Больно не будет | страница 34
— Зато у меня прекрасный муж, — находчиво отвечала Кира.
— Да, прекрасный. Я с ним знакома. Он прекраснее всего тем, что просматривается насквозь, как стеклянная колба. К сожалению, в этой симпатичной колбе нечего особенно разглядывать. Это не штучный товар. Такие особи на ярмарке жизни продаются пучками.
Нателла Георгиевна нарочно пыталась разозлить Киру, вывести ее из себя, но это ей никогда не удавалось. Зато эти попытки забавляли обеих и скрашивали им вяло текущие рабочие будни. Не раз и не два Киру предупреждали об опасности коллеги, из тех, кто уже имел случай обжечься о непостижимое могущество Нателлы Георгиевны.
— Смотри, Кирка, — предупреждали ее любя. — Напрасно ты шьешься с Нателкой. Она с тобой поиграет, как кошка с мышкой, и сожрет.
Кира охотно соглашалась:
— Ой, да я и сама чувствую. Но она меня загипнотизировала.
Как-то Кира спросила у Нателлы Георгиевны:
— Почему вас некоторые побаиваются? Вы же такая добрая и деликатная.
Покровительница улыбнулась мудрой и снисходительной улыбкой, изящно стряхнула пепел «Фемины» на коврик:
— А кто побаивается, ну-ка? Погляди, кто? Зиновьев, который тени начальника готов ноги целовать? Вера Орлова? Она грамоте училась у старушек на скамеечке. При ней нужно специального читчика держать. Леонтий Войнович? У него от бормотухи хронический делириум. Можешь сама продолжить список.

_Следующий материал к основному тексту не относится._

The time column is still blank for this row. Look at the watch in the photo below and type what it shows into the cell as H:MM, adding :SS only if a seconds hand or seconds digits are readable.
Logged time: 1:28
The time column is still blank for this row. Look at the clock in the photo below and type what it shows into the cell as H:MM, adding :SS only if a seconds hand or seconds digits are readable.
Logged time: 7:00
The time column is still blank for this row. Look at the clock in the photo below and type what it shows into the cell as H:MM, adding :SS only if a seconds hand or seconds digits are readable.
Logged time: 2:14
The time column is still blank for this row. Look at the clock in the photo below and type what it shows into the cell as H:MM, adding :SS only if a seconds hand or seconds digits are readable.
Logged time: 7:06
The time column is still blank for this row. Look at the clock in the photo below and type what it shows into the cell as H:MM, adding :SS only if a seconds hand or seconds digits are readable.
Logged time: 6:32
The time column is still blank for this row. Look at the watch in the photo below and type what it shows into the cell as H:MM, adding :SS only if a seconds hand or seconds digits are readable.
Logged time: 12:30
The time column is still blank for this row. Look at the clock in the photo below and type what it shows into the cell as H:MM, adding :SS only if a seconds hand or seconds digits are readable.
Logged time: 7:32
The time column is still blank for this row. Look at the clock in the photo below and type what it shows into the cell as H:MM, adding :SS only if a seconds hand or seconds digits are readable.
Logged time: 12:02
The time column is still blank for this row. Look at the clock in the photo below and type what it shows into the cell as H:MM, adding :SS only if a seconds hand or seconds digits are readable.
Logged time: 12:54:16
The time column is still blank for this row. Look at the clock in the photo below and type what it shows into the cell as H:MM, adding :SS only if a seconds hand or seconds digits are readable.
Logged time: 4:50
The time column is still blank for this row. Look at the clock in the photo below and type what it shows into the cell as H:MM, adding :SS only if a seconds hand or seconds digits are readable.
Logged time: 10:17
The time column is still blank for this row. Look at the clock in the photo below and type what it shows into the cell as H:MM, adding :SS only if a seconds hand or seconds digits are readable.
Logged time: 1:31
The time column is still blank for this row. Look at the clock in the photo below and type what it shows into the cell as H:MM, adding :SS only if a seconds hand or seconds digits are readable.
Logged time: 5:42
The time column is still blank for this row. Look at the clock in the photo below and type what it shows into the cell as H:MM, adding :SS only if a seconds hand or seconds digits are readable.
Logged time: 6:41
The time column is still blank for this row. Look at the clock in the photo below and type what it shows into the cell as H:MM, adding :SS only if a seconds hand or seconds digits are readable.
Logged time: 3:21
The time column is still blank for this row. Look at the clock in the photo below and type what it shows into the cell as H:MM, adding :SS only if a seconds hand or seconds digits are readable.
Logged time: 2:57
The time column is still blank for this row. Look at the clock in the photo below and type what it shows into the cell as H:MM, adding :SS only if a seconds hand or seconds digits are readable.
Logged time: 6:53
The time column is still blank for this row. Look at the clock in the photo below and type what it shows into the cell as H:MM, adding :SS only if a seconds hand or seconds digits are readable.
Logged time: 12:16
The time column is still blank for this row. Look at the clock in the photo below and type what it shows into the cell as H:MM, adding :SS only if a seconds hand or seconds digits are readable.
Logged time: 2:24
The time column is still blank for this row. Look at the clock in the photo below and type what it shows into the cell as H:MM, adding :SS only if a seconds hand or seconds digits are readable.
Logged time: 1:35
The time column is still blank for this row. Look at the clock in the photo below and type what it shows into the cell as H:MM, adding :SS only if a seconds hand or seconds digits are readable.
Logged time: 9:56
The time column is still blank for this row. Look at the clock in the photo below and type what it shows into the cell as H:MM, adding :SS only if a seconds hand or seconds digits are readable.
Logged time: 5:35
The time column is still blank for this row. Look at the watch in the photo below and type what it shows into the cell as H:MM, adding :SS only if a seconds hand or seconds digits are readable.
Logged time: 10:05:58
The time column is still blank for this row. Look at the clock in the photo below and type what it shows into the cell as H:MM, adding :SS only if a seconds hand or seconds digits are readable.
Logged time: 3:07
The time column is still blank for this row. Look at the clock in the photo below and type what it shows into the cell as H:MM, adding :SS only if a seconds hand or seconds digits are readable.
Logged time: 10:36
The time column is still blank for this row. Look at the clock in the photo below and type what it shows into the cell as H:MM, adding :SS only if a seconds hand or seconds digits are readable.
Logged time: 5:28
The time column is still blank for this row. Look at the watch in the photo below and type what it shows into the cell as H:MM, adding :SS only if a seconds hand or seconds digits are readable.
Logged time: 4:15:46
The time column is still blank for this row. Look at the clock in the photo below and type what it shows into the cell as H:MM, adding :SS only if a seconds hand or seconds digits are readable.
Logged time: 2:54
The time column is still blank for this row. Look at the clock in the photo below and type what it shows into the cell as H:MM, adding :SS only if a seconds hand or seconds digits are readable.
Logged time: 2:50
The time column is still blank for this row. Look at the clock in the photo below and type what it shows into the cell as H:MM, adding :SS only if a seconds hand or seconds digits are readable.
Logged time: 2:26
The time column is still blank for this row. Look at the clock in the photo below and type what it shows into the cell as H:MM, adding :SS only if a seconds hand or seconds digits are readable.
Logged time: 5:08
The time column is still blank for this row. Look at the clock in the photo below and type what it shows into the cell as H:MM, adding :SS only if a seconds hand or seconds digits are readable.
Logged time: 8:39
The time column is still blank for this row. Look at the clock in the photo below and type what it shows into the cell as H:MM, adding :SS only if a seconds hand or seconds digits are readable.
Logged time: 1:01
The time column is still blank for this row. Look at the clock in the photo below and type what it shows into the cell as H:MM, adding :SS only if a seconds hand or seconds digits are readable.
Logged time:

Действительно, больше всего опасались Нателлу Георгиевну те, у кого рыльце было в пушку — бездельники, случайные в издательстве люди. Но, во-первых, это понятно, а во-вторых, это была не вся правда. Многие из тех, кому бояться вроде бы было и нечего, сторонились богоравной Нателлы. Никто не любит, когда тебя прилюдно раздевают. А она умела это делать в совершенстве. Поднимала на собеседника тяжелый, нежный, любопытный взгляд — и тот, кем бы он ни был по положению, начинал ежиться и усиленно вспоминать, брился ли он с утра. Манеры ее были аристократичны и ленивы, одевалась она безупречно, хотя и без особого шика, по телефону отвечала с чарующим горловым клекотом. Рассказывали, что в далеком прошлом, когда издательство только становилось на ноги, нашлись какие-то забубенные головы, которые попытались выжить Нателлу Георгиевну или хотя бы вытеснить с принадлежавшего ей трона. В издательстве якобы около года шла смертельная, междоусобная война, в которой победителем, естественно, оказалась Нателла Георгиевна. Где ныне те безумцы, осмелившиеся поднять руку не на людскую, а на божескую власть? Даже имена их канули во мрак забвения. Говорили также, что ни одно увольнение в издательстве и ни одно назначение не совершалось без косвенного, но непременного участия Нателлы Георгиевны, ибо она была мастером тончайшей закулисной интриги. Где тут правда, а где художественное преувеличение, Кира не могла знать, но был один факт, внушавший уважение даже самым скептическим и недоверчивым умам: сколько бы бурь ни обрушивалось на редакции за многие годы, какие бы молнии ни сверкали вокруг, сжигая самые прочные репутации и расчищая место для новых людей и нового сумбура, — все это не касалось Нателлы Георгиевны. Она оставалась на своей должности, как на века вбитая скоба из сверхпрочного материала. Ничто не могло замутить ее внимательный, царственный взгляд и пригасить созерцательную, чуть презрительную усмешку.